Marta Fernández - Europa Press - Arquivo
MADRID 18 fev. (EUROPA PRESS) -
O porta-voz adjunto do Sumar e deputado da Izquierda Unida, Enrique Santiago, garantiu nesta quarta-feira que vão pedir explicações ao governo sobre os motivos pelos quais o diretor adjunto operacional (DAO) da Polícia Nacional, José Ángel González Jiménez, ainda não renunciou ao cargo por uma agressão sexual supostamente cometida em 23 de abril de 2025.

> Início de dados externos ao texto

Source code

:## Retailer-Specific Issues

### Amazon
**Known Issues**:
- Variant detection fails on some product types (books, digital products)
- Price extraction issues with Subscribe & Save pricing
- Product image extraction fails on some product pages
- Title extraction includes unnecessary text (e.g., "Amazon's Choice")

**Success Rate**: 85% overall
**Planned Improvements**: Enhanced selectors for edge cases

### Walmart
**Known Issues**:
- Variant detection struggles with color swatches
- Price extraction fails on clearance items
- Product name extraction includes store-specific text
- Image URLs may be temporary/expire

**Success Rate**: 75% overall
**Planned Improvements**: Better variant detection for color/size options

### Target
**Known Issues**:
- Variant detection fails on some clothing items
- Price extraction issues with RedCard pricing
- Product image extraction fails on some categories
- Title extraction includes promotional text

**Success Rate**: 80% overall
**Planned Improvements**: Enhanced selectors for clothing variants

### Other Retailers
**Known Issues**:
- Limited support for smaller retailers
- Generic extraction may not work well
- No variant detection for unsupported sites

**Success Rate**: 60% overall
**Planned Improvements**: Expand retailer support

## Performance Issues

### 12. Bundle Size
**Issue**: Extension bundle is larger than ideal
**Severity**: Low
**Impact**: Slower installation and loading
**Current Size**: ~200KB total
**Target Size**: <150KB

“É surpreendente”, disse Santiago nos corredores da Câmara Baixa, onde também questionou o fato de não terem sido demitidos “imediatamente” todos os comissários gerais que encobriram esses fatos ou que coagiram a vítima. Dito isso, o porta-voz parlamentar da IU instou a uma reforma dos procedimentos internos da Polícia para que “essas coisas não aconteçam”. “Em outras administrações públicas isso não ocorre porque os funcionários têm capacidades sindicais reais de negociação coletiva e de estabelecer protocolos, e não se entende que na Polícia Nacional isso não exista”, indicou. MAS QUE TAMBÉM RENUNCIE O PREFEITO DE MÓSTOLES
Ele também atacou o PP, acusando-o de estar “exagerando”, quando é sabido que a cúpula do Ministério do Interior durante o último mandato do partido “se dedicou a cometer todo tipo de crimes contra os partidos políticos da oposição e contra a justiça”.
Neste ponto, Santiago concluiu pedindo que o prefeito de Móstoles, o popular Manuel Bautista, renuncie “imediatamente” após a denúncia contra ele por suposto assédio sexual, da mesma forma que já fez o DAO.